Background
Many insurance companies use Excel to manipulate and analyze their model point files for projecting future liabilities, pricing products, and reserving. The model point files tend to be very large, often exceeding Excel's limits.
Companies regularly try using Excel’s built-in functions and pivot tables to aggregate, transform, and analyze these model points. However, this is not sustainable due to several issues:
- Data size: Model point files can be millions of rows, leading to slow performance and frequent crashes in Excel.
- Complexity: Calculations tend to be complex, involving nested formulas, manual adjustments, and multiple linked spreadsheets.
- Errors: Manual processes introduce errors that are difficult to trace. Auditing and verifying calculations is time-consuming and error-prone.
- Collaboration: Multiple users editing different versions of spreadsheets leads to confusion and inconsistency in the results.
Benefits of a Migration
Companies that decide to migrate from Excel to a combination of SQL for data storage and manipulation, and R for complex calculations and reporting will have the following benefits:
- Handle larger data sets more efficiently.
- Automate processes to reduce manual intervention and improve accuracy.
- Improve performance for querying, updating, and transforming data.
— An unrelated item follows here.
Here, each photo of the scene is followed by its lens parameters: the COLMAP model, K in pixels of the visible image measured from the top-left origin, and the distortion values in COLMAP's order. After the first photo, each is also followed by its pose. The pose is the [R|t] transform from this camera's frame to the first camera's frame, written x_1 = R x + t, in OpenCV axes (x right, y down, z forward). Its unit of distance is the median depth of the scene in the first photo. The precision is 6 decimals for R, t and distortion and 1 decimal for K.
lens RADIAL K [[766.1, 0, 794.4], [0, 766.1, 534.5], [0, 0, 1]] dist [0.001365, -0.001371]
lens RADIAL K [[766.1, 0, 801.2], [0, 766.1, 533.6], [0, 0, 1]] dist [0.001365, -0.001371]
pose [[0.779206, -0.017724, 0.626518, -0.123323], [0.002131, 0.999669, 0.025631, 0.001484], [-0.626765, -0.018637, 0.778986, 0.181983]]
- Enable advanced actuarial calculations (e.g., mortality modeling, profit testing) using more robust tools.
- Ensure data integrity and reproducibility across departments.
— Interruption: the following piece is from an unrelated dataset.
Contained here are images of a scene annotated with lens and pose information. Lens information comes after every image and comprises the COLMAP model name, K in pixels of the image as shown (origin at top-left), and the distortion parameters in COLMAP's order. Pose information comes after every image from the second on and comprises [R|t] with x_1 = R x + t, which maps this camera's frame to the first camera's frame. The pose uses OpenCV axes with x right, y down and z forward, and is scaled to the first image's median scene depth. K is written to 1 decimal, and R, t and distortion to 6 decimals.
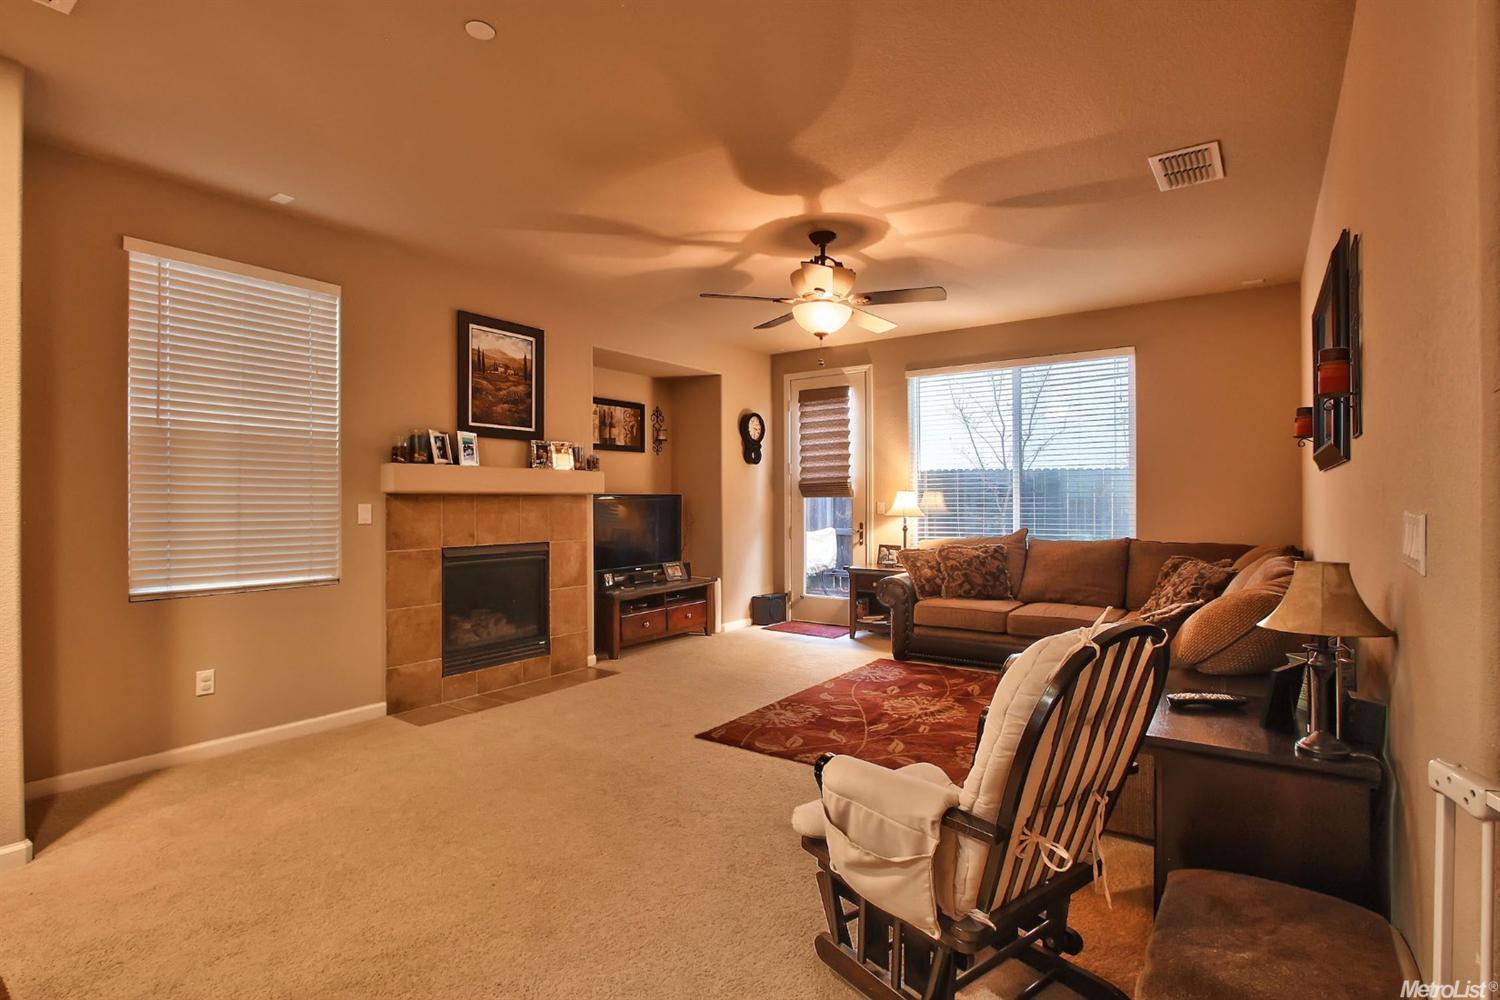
lens RADIAL K [[687.8, 0, 792.1], [0, 687.8, 497.0], [0, 0, 1]] dist [-0.024765, 0.005067]
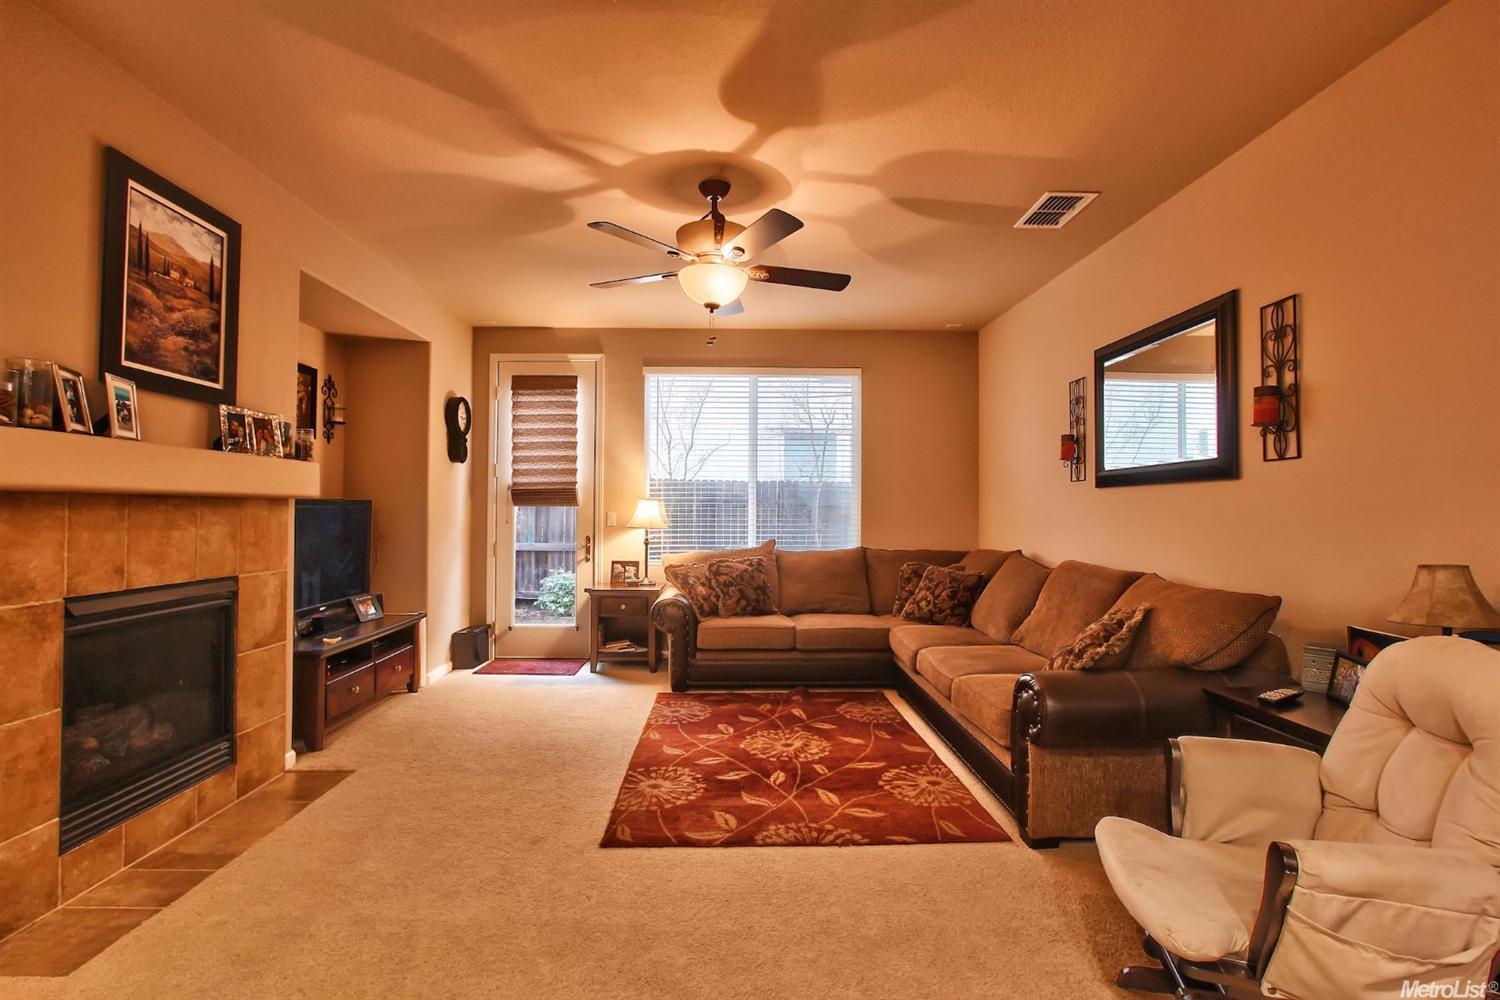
lens RADIAL K [[687.8, 0, 741.2], [0, 687.8, 494.6], [0, 0, 1]] dist [-0.024765, 0.005067]
pose [[0.832441, 0.018510, 0.553804, -0.323692], [-0.008403, 0.999749, -0.020784, 0.002898], [-0.554050, 0.012648, 0.832387, 0.263174]]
- Streamline collaboration through a centralized, auditable workflow.
Implementation
1. Data Storage in SQL:
- The company moves its model point files into a relational database, with each policy record stored in tables. SQL databases are ideal because they:
- Efficiently store and retrieve millions of rows.
- Allow complex data transformations via SQL queries.
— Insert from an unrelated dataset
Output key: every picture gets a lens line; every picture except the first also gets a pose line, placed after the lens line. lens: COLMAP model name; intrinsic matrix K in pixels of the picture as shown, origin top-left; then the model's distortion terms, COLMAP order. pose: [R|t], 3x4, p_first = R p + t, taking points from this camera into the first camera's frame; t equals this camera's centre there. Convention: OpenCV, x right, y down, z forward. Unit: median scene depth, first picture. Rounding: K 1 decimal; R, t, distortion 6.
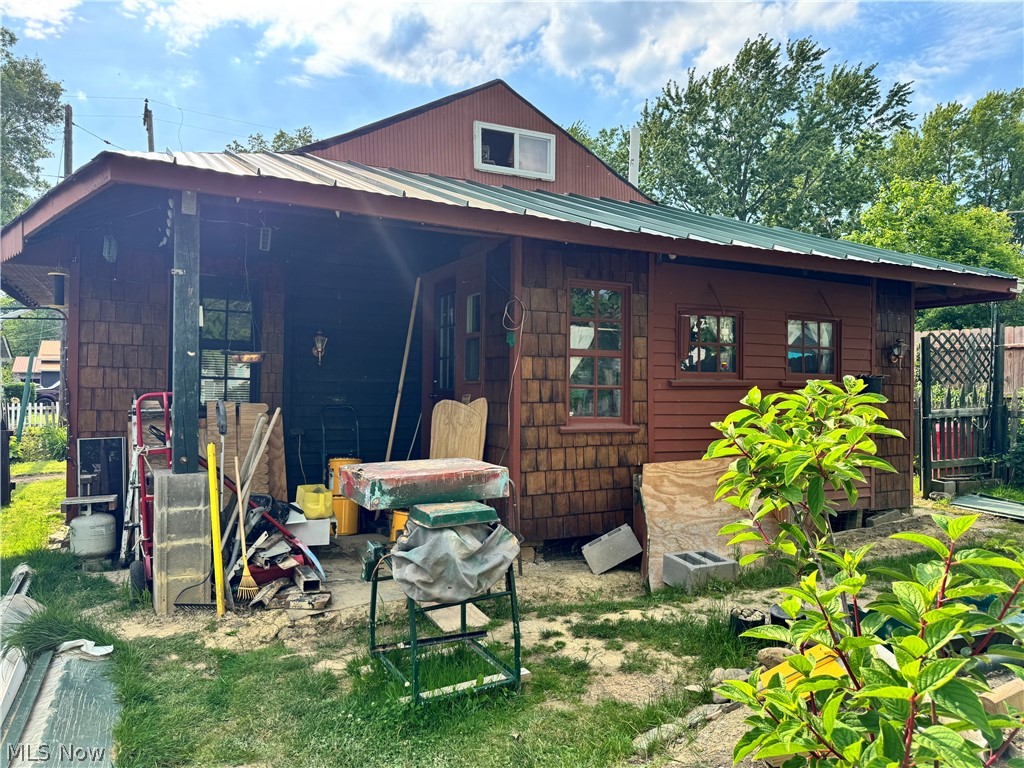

- Scale well as the company’s data grows.
- Indexes can be applied to frequently queried fields like policy number, premium, and age to speed up queries.
2. Data Manipulation and Aggregation in SQL:
- SQL queries can replace Excel's pivot tables and formulas for summarizing and grouping data. Examples include:
- Aggregating policies by age group to calculate total premiums, claims liabilities, or exposure.
- Filtering policies to look at specific product types or regions.
- Running updates to reflect changes in assumptions (e.g., updated mortality tables).
- SQL stored procedures can be written to automate routine data manipulations, ensuring consistency and reducing manual input.
3. Complex Calculations in R:
- Once the data is queried and filtered in SQL, R can be used for complex actuarial calculations. For example:
- Survival models: The company can use R's survival package to model policyholder mortality rates.
- Profit testing: R scripts calculated expected profits by projecting future cash flows under various interest rate scenarios.
- Risk factor analysis: R’s glm function was used to build generalized linear models to assess the impact of different factors (e.g., age, gender, smoking status) on mortality or lapse rates.
- Parallel processing in R allowed for the simultaneous calculation of thousands of model point records, vastly improving processing time compared to Excel.
4. Data Visualization and Reporting:
- R’s ggplot2 package and Shiny apps can create dynamic dashboards and visualizations, allowing management to view up-to-date projections and results interactively, replacing Excel’s static charts.
- Markdown reports can be generated automatically from R scripts, reducing the need for manual report creation and ensuring consistency in presentation.
Benefits Realized
- Performance Improvements:
- SQL handled large datasets (millions of model points) much faster than Excel.
- Data retrieval that took hours or days in Excel was completed in seconds or minutes using SQL.
- R's parallel processing capabilities significantly reduced the time needed for actuarial calculations.
- Automation and Reproducibility:
- The migration to R and SQL allows companies to fully automate their processes.
- Version control for R scripts using Git enables full traceability of changes and collaboration across teams.
- Accuracy and Reduced Errors:
- SQL’s built-in data integrity features ensured that only valid data was entered.
- R scripts were more reliable and transparent than Excel formulas, reducing the risk of human errors.
- Advanced Analysis:
- R’s statistical tools enabled advanced analyses previously difficult in Excel.
- Predictive models in R were integrated with the SQL database for real-time adjustments.
- Scalability and Flexibility:
- The SQL and R solution scaled effortlessly, handling larger data sets without requiring significant changes.
- External data could be easily integrated into the SQL database and R scripts.
Challenges Faced
- Learning Curve: The actuarial team had to invest time in learning SQL and R, which paid off in improved processes.
- Data Migration: Migrating historical data from Excel to SQL required careful planning, including data cleaning.
Conclusion
By transitioning from Excel to SQL and R, the company achieved significant improvements in performance, accuracy, and scalability. This transformation enabled better decision-making, increased efficiency, and reduced the risk of errors, positioning the company for future growth.
This case exemplifies how companies handling large model point files and actuarial data can leverage the power of R and SQL to overcome the limitations of Excel, streamline processes, and enhance their analytical capabilities.